- A resolution proposed by Ameren Missouri shareholder the Missouri Sierra Club calls on the investor-owned utility (IOU) to move from its current renewable energy generation of about 1% to 30% by 2030, surpassing the state's 15% renewables by 2021 mandate.
- A utility spokesperson said the company continues to execute its 20 year plan and move toward an energy mix made up of “renewables, natural gas, hydro, and nuclear” that takes into consideration “costs, risks, fuel diversity, customer preferences, and economic development opportunities” on behalf of its entire shareholder population.
- Though the utility has built the O'Fallon Renewable Energy Center, which is the state’s biggest IOU-owned solar project, as well as wind generation and a major landfill gas facility, Sierra Club argues it is “underinvested” compared to Kansas City Power & Light’s 12% renewables and the state of Iowa’s 28% renewables.
The Ameren shares were donated to Sierra Club from a member’s inheritance.
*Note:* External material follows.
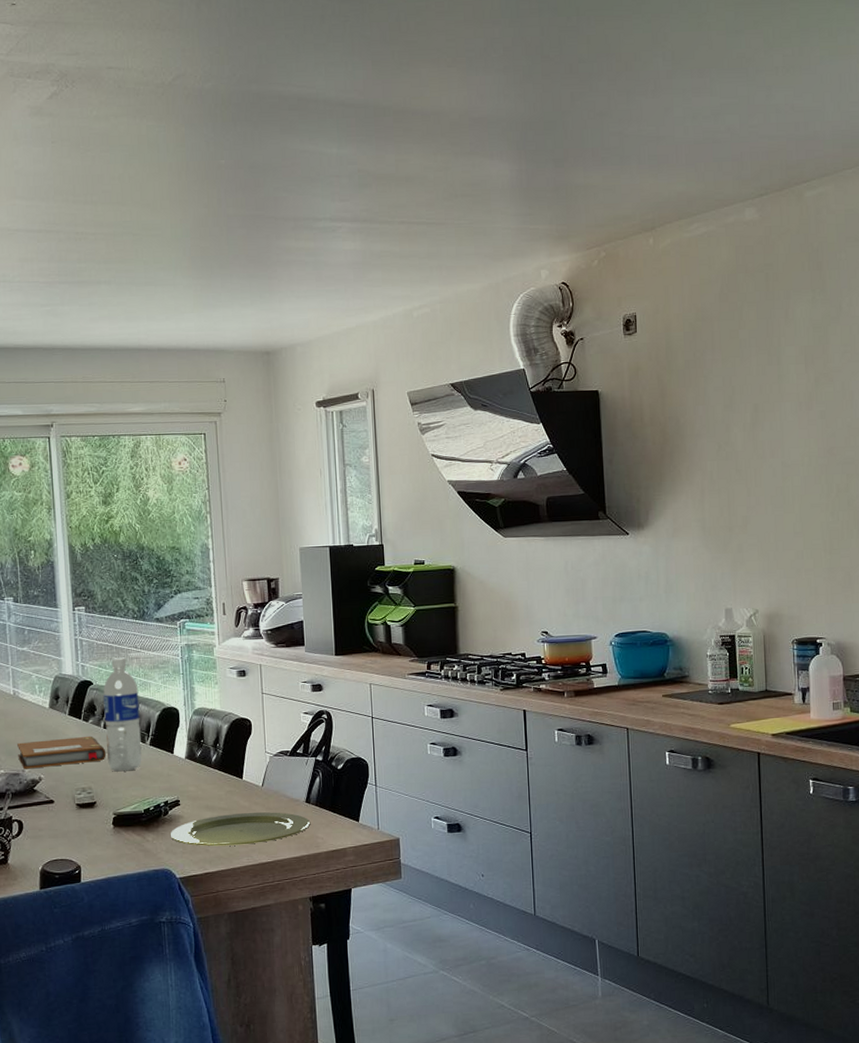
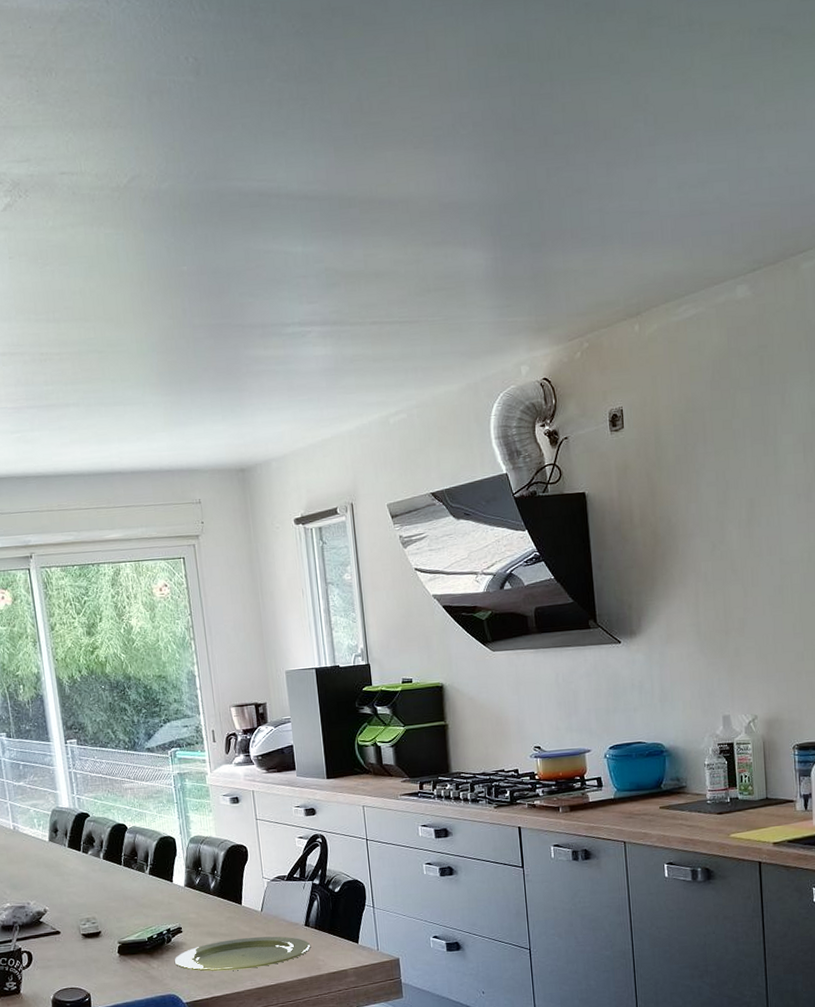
notebook: present [17,735,106,769] -> none [21,867,108,902]
water bottle: present [103,657,142,772] -> none [100,788,143,902]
Though it and the utility may reach a settlement on the issue, the resolution is more likely to come to a vote at Ameren's April investors meeting because the Club wants it put before the entire shareholder base.
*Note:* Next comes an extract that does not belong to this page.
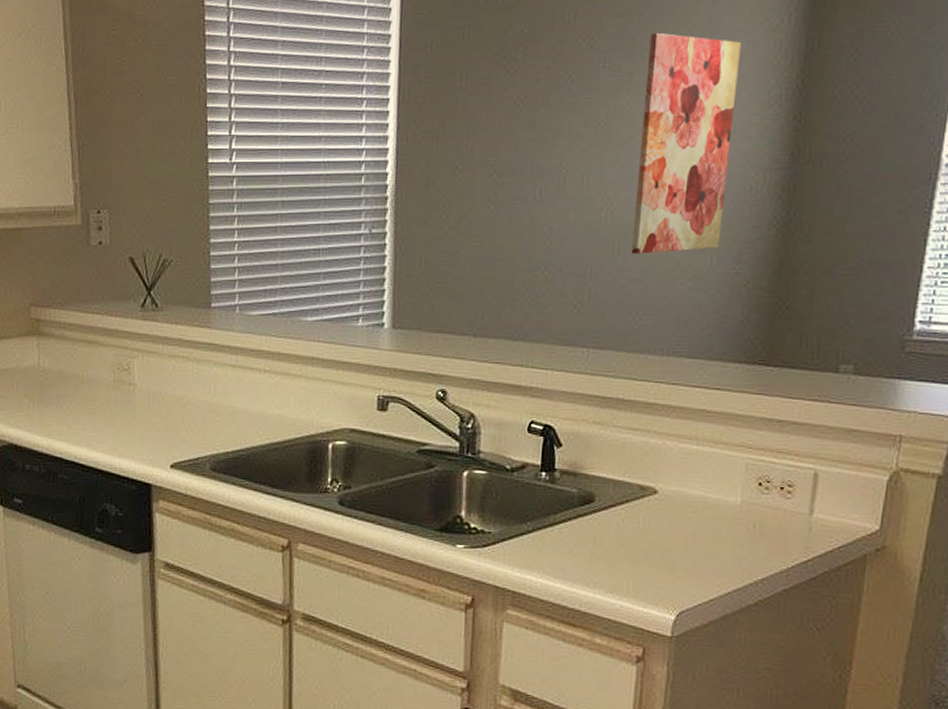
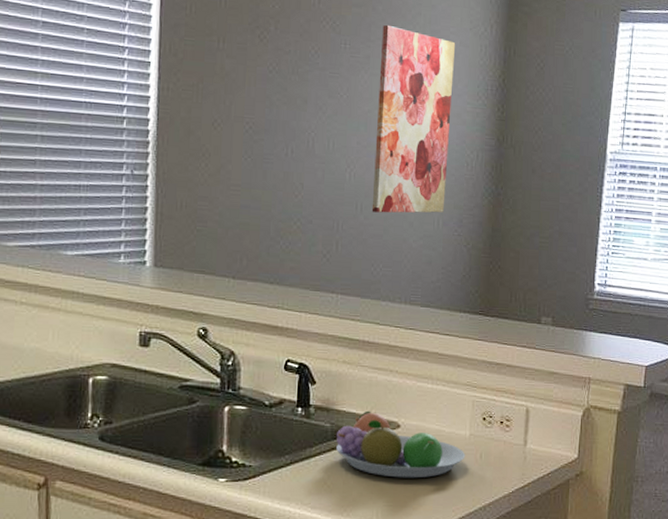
fruit bowl: none [583,475,735,549] -> present [336,410,466,478]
The resolution’s timing coincided with compliance discussions on the Clean Power Plan, which requires Missouri to reduce its power-plant carbon emissions 36.7% from the 2012 level by 2030. The state is among the 27 suing the EPA to stop the plan, a legal battle expected to reach the Supreme Court.
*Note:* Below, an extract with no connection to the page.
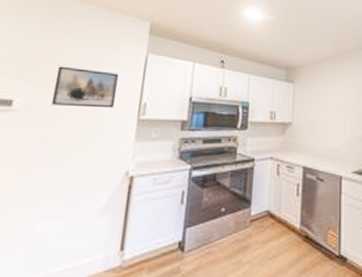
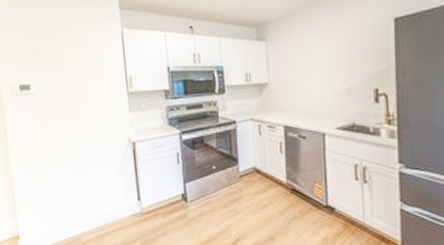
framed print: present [51,66,118,109] -> none [54,50,106,86]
In a related story, the Missouri Public Service Commission rejected Ameren Missouri’s recently-proposed Missouri Energy Efficiency Investment Act because the efficiency program would cost customers $300 million over three years, but would not benefit the majority of the utility’s 87% residential customers who do not participate.
In rejecting the proposal, which provides rebates to customers that do energy efficient upgrades, the commission asked the utility to show the efficiency measures would be effective and to show that the reduced demand for electricity would reduce earnings for its generation mix.